• To do:
- 1) Which five major components make up CORBA, according to the passage on CORBA?
- 2) Extend the passage on CORBA by writing the text that follows its final sentence.

• Given passage:
%%

Sunday, June 30, 2013
ABSTRACT
CORBA, which stands for
Common Object Request Broker Architecture, is an industry standard developed by
the OMG to aid in distributed objects programming. CORBA is just a specification
for creating and using distributed objects; CORBA is not a
programming language. The CORBA architecture
is based on the object model. This model is derived from the abstract core object model defined by the OMG.
The model is abstract in the sense that it is not directly realized by any
particular technology; this allows applications to be built in a standard
manner using basic building blocks such
as objects. Therefore, a CORBA-based system is a collection of objects that
isolates the requestors of services (clients) from the providers of services (servers)
by a well-defined encapsulating interface. CORBA works behind the scenes
in the computer rooms of many of the world's largest websites; ones that you
probably use every day
It is important to note that CORBA objects
differ from typical programming objects in three ways:
·
CORBA objects can run on any platform.
·
CORBA objects can be located anywhere on the network.
·
CORBA objects can be written in any language that has IDL mapping.
CORBA is composed of five
major components: ORB, IDL, dynamic invocation interface (DII), interface
repositories (IR), and object adapters (OA).
INTRODUCTION
The
Common Object Request Broker Architecture (CORBA) is an emerging open
distributed object-computing infrastructure being standardized by the Object
Management Group (OMG). The Common Object Request Broker Architecture
(CORBA) is an object-oriented infrastructure for distributed computing. CORBA
enables software interoperability across multiple programming languages and
platforms.

%%

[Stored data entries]

%%

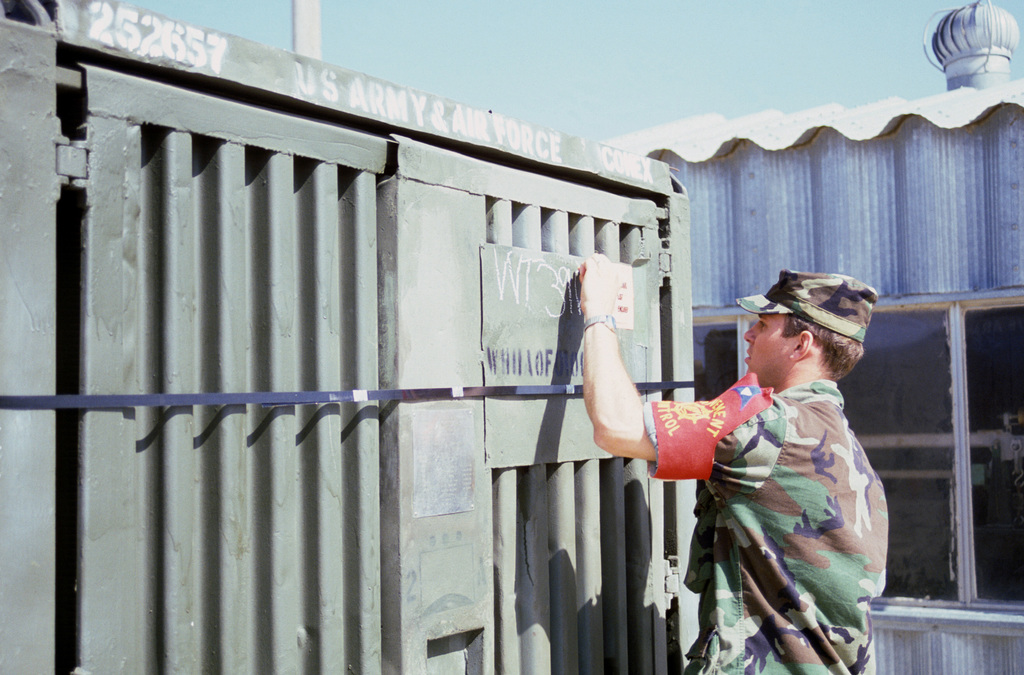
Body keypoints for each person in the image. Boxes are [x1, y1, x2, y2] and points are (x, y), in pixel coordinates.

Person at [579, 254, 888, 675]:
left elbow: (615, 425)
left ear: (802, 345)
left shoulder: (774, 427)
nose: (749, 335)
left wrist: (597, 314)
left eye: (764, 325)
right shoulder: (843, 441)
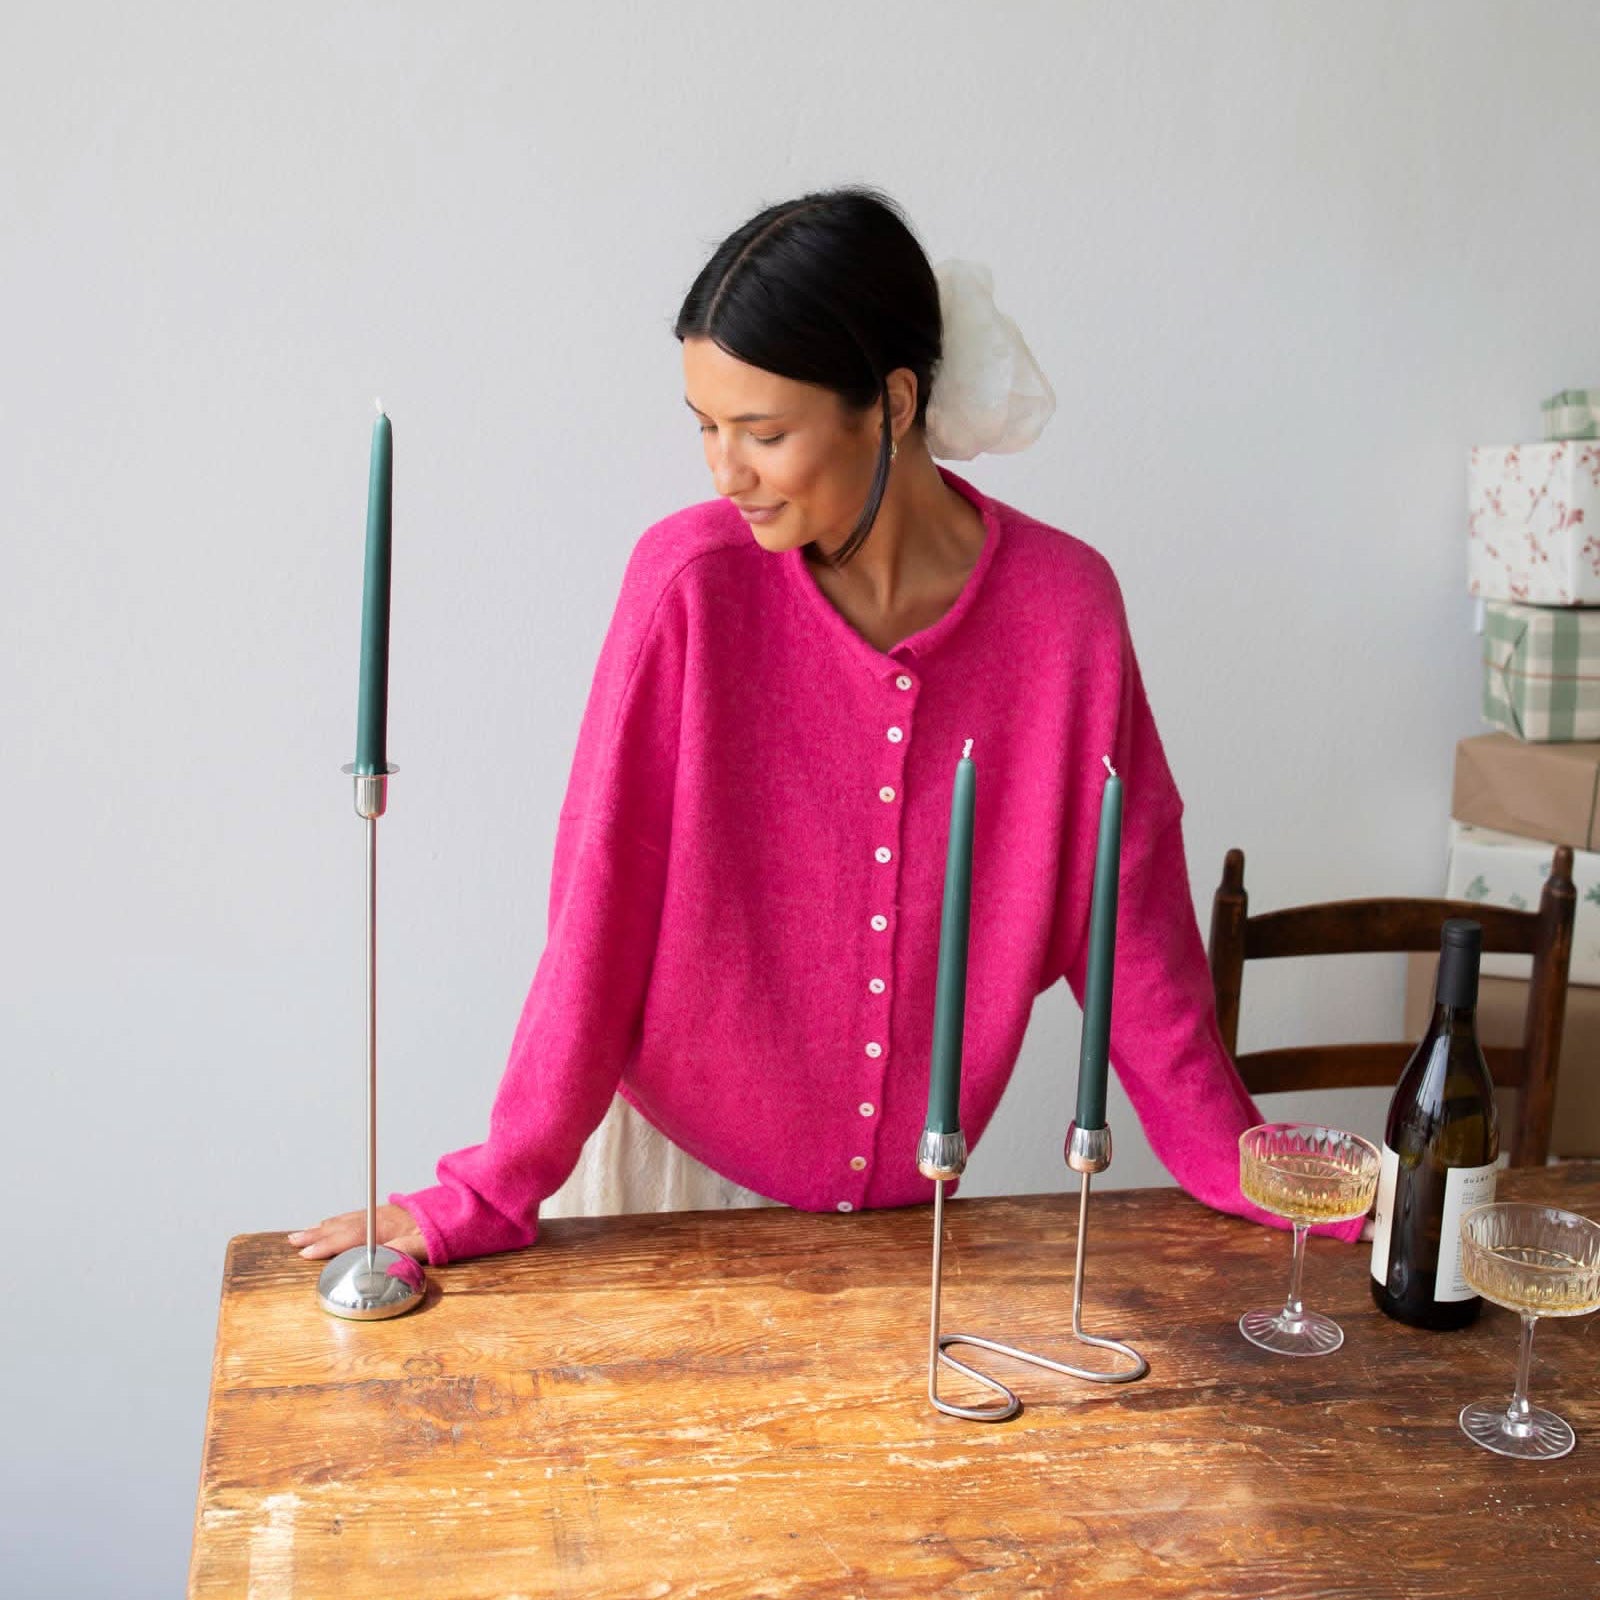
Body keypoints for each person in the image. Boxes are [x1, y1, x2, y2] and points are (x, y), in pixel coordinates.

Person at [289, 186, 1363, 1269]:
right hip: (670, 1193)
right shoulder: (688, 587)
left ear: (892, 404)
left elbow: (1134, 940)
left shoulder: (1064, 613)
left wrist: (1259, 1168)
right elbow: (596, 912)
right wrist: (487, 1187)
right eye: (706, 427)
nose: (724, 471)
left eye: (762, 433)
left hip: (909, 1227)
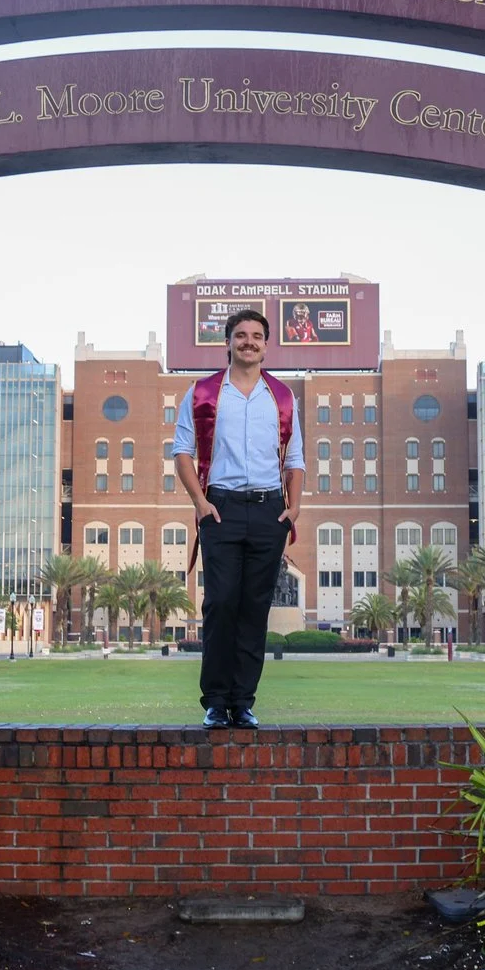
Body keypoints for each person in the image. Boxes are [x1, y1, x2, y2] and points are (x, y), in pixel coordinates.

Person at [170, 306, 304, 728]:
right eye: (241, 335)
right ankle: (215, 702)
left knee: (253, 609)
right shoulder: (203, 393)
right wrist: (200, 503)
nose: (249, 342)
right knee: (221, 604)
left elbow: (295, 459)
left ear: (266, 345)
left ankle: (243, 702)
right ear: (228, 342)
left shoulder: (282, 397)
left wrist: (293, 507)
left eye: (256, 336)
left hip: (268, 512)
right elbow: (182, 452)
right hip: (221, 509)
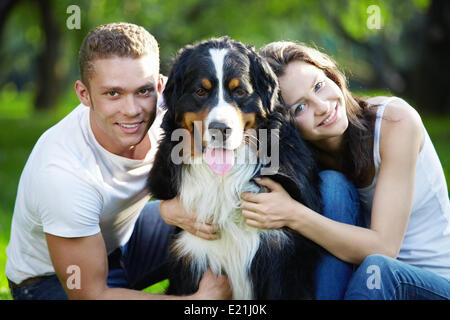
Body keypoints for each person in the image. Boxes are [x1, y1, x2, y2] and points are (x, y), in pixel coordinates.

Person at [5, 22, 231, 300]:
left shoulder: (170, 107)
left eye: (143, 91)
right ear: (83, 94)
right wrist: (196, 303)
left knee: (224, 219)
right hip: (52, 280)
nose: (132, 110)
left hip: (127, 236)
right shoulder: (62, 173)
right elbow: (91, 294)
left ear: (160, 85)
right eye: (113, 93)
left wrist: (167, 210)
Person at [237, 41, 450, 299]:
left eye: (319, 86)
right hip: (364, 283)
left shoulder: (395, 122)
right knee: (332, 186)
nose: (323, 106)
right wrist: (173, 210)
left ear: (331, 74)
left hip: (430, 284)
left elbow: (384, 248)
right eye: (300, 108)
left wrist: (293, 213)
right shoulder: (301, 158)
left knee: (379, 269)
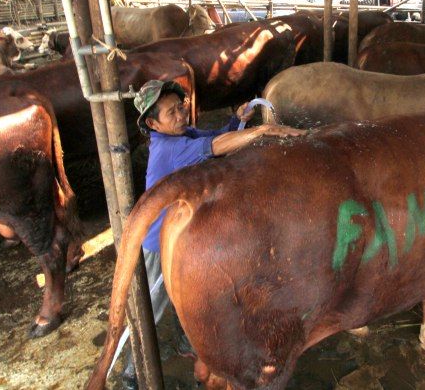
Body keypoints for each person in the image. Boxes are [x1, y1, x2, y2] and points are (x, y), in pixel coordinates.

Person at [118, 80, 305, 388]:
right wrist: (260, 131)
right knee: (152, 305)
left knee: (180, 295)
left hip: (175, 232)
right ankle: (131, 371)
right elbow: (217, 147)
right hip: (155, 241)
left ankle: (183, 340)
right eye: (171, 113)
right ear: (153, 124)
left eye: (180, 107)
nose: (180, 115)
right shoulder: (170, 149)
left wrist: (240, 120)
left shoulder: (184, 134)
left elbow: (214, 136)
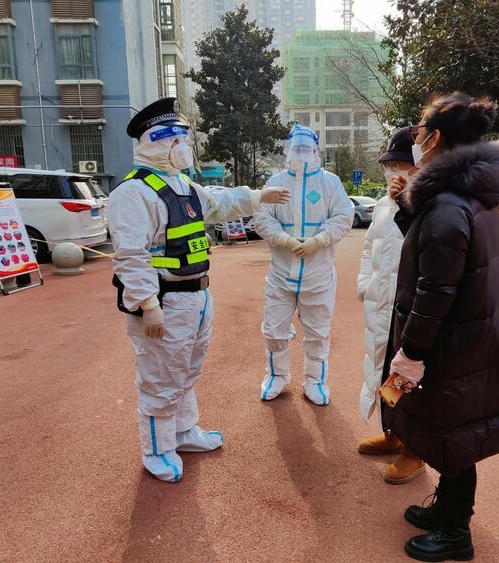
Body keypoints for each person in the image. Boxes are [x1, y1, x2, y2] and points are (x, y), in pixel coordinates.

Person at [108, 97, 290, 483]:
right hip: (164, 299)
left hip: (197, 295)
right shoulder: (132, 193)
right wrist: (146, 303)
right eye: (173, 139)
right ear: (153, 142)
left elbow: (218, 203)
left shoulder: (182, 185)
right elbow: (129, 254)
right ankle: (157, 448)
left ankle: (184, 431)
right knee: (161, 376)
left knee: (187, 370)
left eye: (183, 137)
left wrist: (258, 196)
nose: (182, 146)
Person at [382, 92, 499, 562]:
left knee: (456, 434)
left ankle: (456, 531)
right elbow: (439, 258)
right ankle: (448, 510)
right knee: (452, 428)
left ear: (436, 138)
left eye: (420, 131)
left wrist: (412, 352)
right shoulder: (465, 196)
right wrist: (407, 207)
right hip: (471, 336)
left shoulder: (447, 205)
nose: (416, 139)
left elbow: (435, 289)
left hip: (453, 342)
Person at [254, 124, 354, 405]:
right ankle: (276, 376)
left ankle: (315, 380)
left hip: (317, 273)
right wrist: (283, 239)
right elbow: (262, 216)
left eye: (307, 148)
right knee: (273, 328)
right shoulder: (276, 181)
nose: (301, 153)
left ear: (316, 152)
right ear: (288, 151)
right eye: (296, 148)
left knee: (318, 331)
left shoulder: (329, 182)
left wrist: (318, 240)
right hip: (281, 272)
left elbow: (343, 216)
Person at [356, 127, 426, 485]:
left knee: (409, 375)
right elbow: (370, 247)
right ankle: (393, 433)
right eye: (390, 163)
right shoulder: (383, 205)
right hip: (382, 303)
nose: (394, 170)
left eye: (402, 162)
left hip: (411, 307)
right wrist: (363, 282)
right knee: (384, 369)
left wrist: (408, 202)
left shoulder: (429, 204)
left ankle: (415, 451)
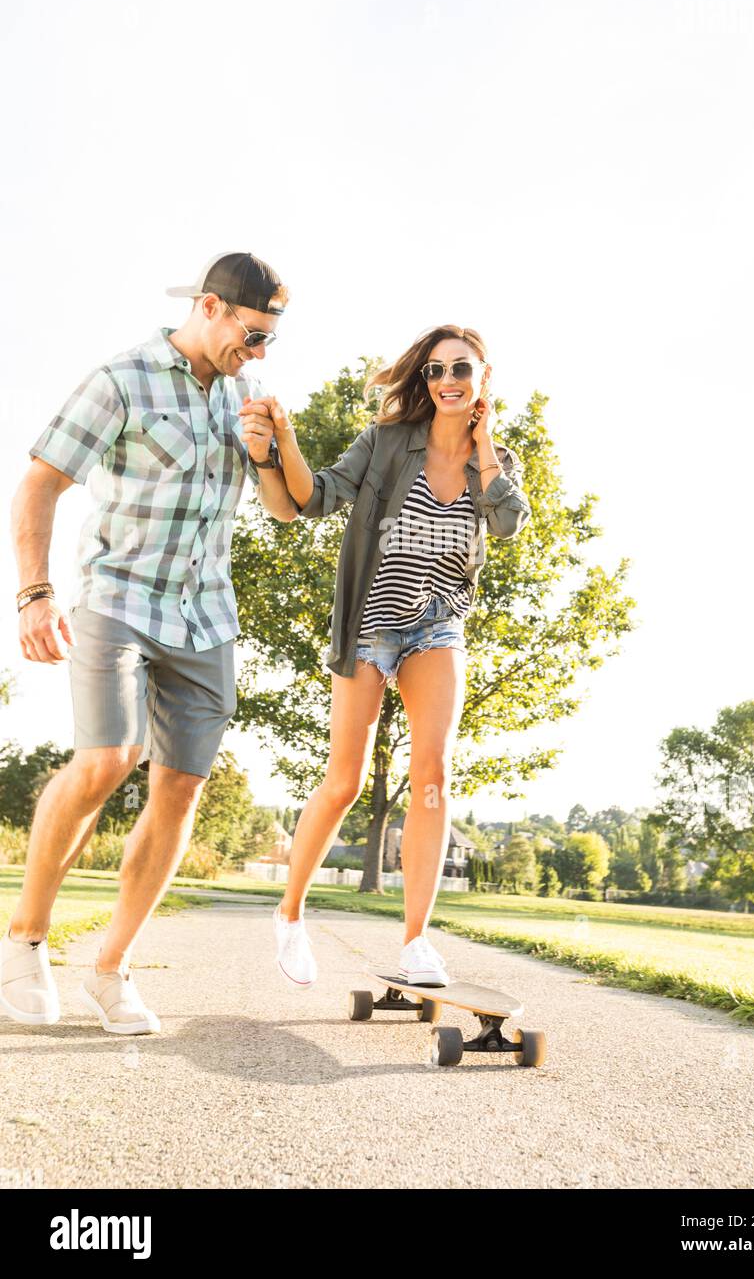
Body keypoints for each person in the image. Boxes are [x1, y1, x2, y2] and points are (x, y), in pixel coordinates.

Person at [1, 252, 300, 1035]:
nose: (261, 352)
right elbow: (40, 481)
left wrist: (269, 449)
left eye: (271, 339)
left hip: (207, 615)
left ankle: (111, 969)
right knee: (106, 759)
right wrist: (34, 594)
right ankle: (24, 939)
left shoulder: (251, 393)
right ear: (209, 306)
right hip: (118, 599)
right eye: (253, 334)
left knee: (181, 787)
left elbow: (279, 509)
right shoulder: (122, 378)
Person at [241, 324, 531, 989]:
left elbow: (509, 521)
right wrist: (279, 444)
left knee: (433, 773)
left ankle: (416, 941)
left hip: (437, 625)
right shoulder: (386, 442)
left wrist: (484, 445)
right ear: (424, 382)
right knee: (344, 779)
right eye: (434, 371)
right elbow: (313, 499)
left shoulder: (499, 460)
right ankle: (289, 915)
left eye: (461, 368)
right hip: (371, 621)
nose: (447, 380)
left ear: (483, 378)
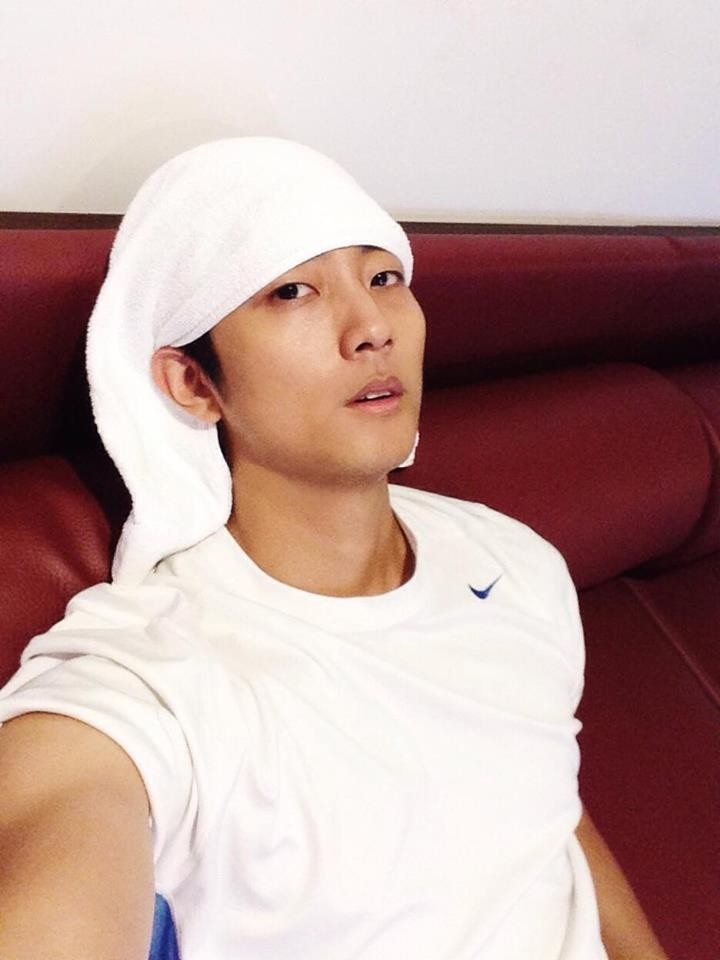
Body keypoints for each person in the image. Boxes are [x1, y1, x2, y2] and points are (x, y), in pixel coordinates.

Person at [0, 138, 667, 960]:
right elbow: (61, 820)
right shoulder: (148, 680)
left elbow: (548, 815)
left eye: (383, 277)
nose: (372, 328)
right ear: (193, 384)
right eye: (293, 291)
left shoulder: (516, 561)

%%

• Responses in order:
- 1) ORB, IDL, dynamic invocation interface (DII), interface repositories (IR), and object adapters (OA).

- 2)
CORBA CONCEPTS
CORBA’S theoretical underpinnings are
based on three important
concepts
·
Object-Oriented model
·
Open distributed
computing environments
·
Component integration and
reuse
The ORB is the communication infrastructure through which all objects communicate.
The object request broker
The CORBA specification must have
software to implement it. The software that implements the CORBA specification
is called the ORB. The ORB, which is the heart of CORBA, is responsible for all
the mechanisms required to perform these tasks:
·
Find the object implementation for the request.
·
Prepare the object implementation to receive the request.
·
Communicate the data making up the request.
CORBA defines a set of
communication protocols between objects. Calls will be made using the IIOP or
the GIOP protocols on top of the existing network layers.
OBJECT MANAGEMENT ARCHITECTUR:
Object Services -- These are
domain-independent interfaces that are used by many distributed object
programs. For example, a service providing for the discovery of other available
services is almost always necessary regardless of the application domain. Two
examples of Object Services that fulfill this role are:
·
The Naming Service -- which allows clients to find objects
based on names;
·
The Trading Service -- which allows clients to find objects
based on their properties.
There are also Object Service
specifications for lifecycle management, security, transactions, and event
notification, as well as many others .
Common Facilities -- Like Object Service
interfaces, these interfaces are also horizontally oriented, but unlike Object
Services they are oriented towards end-user applications. An example of such a
facility is the Distributed Document Component Facility (DDCF), a
compound document Common Facility based on OpenDoc. DDCF allows for the
presentation and interchange of objects based on a document model, for example,
facilitating the linking of a spreadsheet object into a report document.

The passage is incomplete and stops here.